Since the advent of percutaneous coronary interventions (PCIs), technological advances, adjunctive pharmacotherapy, and increasing operator experience have contributed to lowering the occurrence of major complications. However, emergency coronary artery bypass surgery (CABG) for failed PCI is still associated with important morbidity and mortality, even in the era of coronary stenting. We sought to determine the prevalence, indications, predictors, and complications of emergency CABG after PCI in the past decade.

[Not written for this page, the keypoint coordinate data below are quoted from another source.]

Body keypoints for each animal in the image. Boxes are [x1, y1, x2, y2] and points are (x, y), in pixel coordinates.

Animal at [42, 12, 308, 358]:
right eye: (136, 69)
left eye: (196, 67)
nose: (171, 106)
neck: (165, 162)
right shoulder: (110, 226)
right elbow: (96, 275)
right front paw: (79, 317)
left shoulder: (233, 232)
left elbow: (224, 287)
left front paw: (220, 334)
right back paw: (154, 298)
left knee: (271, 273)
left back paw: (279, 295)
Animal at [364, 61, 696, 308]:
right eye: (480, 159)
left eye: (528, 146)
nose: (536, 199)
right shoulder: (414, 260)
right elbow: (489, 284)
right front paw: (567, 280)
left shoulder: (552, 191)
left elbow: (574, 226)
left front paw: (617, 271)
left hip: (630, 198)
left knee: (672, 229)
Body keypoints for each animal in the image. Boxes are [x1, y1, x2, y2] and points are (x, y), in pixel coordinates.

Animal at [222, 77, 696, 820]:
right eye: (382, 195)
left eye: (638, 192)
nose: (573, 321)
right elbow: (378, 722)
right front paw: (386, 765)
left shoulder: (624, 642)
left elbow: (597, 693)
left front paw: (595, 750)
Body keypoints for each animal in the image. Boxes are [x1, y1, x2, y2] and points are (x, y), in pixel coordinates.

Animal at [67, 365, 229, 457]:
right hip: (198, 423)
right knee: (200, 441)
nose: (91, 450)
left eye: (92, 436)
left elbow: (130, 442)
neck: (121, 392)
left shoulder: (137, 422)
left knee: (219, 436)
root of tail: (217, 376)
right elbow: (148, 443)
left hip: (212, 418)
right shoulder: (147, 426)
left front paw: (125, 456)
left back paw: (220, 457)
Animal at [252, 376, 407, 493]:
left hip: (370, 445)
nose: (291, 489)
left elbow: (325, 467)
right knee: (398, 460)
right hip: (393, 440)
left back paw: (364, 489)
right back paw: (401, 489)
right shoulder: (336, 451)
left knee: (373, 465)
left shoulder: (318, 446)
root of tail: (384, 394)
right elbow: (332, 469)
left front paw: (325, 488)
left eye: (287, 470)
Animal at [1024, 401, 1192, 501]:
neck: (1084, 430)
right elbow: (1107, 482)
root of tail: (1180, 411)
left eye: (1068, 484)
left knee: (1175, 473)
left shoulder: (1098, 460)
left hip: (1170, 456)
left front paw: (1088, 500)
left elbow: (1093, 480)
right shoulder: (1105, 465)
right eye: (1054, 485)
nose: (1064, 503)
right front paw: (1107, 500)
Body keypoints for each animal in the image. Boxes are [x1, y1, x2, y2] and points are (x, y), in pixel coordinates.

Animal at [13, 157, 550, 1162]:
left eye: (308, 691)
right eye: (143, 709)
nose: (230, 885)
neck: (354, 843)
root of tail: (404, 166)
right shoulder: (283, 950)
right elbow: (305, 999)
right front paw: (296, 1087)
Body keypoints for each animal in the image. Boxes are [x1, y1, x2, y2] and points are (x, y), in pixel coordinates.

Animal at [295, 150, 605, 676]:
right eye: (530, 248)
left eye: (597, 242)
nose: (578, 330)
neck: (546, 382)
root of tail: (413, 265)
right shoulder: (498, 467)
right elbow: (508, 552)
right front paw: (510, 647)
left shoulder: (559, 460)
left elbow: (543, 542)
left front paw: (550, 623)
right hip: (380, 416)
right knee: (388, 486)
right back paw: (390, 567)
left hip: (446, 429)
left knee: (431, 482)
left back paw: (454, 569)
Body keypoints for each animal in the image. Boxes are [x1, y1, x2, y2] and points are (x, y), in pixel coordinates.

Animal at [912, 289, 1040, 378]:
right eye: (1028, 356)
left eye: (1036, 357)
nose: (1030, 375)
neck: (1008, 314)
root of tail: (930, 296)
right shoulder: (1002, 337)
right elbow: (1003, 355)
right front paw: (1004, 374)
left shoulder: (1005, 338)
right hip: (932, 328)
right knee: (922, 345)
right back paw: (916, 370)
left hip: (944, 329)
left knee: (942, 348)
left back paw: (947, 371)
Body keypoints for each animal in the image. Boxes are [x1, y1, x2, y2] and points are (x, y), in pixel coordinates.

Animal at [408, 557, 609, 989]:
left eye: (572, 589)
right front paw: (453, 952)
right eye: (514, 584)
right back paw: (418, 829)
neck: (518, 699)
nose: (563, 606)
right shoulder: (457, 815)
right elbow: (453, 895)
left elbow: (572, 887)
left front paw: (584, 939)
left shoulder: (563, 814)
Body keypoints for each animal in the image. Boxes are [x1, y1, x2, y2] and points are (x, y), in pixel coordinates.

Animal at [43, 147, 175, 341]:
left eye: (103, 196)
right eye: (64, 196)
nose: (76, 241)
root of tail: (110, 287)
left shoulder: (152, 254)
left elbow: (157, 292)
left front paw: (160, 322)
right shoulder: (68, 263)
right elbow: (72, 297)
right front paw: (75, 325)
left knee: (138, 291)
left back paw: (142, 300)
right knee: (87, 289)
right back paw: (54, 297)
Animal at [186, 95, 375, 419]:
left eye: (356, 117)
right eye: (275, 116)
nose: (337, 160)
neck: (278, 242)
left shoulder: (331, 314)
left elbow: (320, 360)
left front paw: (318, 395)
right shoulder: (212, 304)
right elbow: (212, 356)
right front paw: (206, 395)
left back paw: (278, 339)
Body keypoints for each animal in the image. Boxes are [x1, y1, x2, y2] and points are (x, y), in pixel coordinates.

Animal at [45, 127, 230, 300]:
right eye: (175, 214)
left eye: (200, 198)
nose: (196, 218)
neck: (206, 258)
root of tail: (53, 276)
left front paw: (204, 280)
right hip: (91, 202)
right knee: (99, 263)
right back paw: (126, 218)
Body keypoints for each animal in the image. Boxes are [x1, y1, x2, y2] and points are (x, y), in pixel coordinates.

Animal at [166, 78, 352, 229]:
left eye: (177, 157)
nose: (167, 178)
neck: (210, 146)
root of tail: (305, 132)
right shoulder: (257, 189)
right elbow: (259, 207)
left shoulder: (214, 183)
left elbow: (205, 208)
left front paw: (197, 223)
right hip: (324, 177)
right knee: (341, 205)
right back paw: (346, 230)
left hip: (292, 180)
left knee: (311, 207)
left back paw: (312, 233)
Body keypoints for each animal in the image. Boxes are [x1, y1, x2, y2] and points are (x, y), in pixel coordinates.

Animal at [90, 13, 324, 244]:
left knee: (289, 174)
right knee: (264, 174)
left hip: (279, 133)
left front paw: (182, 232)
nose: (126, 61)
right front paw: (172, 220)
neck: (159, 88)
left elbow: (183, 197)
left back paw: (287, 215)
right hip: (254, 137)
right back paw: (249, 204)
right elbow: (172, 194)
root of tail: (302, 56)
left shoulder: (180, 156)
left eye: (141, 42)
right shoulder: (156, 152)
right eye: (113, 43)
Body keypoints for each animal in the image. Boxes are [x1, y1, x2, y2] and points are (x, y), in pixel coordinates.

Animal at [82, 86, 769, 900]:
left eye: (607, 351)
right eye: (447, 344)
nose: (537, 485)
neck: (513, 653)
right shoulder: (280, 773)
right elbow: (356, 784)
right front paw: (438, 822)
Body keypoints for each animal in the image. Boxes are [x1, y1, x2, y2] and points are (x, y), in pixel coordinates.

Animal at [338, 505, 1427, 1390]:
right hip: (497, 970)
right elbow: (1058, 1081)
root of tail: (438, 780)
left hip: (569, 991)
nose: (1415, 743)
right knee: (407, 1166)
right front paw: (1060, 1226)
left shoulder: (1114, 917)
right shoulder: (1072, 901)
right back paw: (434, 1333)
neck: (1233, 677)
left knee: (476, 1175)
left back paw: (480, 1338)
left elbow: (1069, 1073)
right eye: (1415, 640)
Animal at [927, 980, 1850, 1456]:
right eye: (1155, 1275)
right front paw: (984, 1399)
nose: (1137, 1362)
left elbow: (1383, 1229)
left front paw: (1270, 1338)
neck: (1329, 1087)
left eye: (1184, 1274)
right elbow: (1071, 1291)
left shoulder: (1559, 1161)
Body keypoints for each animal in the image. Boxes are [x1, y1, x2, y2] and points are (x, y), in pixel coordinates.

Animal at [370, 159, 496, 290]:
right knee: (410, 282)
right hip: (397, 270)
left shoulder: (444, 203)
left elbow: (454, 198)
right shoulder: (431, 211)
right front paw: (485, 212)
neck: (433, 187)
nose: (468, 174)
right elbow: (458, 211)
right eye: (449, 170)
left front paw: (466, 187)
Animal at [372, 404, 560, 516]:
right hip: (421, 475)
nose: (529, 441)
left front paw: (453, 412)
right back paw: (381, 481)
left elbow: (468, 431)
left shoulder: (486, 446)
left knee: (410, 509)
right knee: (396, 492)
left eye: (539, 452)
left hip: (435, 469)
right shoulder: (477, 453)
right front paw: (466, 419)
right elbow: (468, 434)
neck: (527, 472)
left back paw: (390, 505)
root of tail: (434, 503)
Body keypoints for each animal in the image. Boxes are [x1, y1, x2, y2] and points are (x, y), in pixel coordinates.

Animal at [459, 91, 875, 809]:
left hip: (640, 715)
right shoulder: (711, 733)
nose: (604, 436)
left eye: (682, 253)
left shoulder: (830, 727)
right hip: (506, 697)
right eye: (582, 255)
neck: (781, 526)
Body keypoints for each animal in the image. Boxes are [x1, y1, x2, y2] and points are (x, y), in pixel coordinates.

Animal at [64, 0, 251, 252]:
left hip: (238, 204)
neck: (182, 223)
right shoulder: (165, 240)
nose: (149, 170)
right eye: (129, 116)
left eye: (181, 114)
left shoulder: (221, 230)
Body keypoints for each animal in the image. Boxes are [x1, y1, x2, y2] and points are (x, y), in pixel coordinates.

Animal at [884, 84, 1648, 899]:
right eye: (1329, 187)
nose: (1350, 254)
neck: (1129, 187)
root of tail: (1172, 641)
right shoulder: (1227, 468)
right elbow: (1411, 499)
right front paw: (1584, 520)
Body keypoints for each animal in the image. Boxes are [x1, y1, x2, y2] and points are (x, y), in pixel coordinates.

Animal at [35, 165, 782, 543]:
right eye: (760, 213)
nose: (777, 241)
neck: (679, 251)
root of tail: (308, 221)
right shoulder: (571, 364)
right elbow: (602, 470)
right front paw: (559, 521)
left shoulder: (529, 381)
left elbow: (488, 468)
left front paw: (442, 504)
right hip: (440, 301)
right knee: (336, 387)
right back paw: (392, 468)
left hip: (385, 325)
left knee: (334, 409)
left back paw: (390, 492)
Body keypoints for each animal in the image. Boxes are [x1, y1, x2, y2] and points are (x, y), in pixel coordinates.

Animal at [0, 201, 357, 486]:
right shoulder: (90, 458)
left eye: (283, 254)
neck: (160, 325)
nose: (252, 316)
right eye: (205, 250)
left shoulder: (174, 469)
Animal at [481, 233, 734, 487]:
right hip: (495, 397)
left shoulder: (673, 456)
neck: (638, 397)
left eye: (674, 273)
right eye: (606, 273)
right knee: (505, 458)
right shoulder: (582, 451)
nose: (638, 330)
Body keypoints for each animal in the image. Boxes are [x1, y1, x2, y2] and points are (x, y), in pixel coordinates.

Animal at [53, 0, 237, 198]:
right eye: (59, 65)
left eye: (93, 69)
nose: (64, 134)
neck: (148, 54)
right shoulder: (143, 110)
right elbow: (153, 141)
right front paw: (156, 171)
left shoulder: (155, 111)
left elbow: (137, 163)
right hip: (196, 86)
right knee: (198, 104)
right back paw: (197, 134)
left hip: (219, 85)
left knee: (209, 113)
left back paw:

We reviewed 18 593 PCIs performed from 1992 through 2000. There was a need for emergency CABG in 113 (0.61%) cases. The major indications were extensive dissection (n=61, 54%), perforation/tamponade (n=23, 20%), and recurrent acute closure (n=23, 20%). Prevalence of emergency CABG decreased from 1.5% of PCIs in 1992 to 0.14% in 2000 (P<0.001). Independent predictors of the need for emergency CABG included the worst ACC/AHA scoring of the intervened lesion (P<0.001) and female sex (P= 0.028), whereas history of prior bypass surgery and use of stents resulted in a decreased need for emergency CABG (P<0.001 for both). In patients undergoing emergency CABG, there were 17 (15%) in-hospital deaths, 14 (12%) perioperative Q-wave myocardial infarctions, and 6 (5%) cerebrovascular accidents.


The need for emergency CABG has considerably decreased over time. Risk factors include female sex and a higher ACC/AHA score of the intervened lesion. However, morbidity and mortality of emergency CABG remain high even in the new millennium.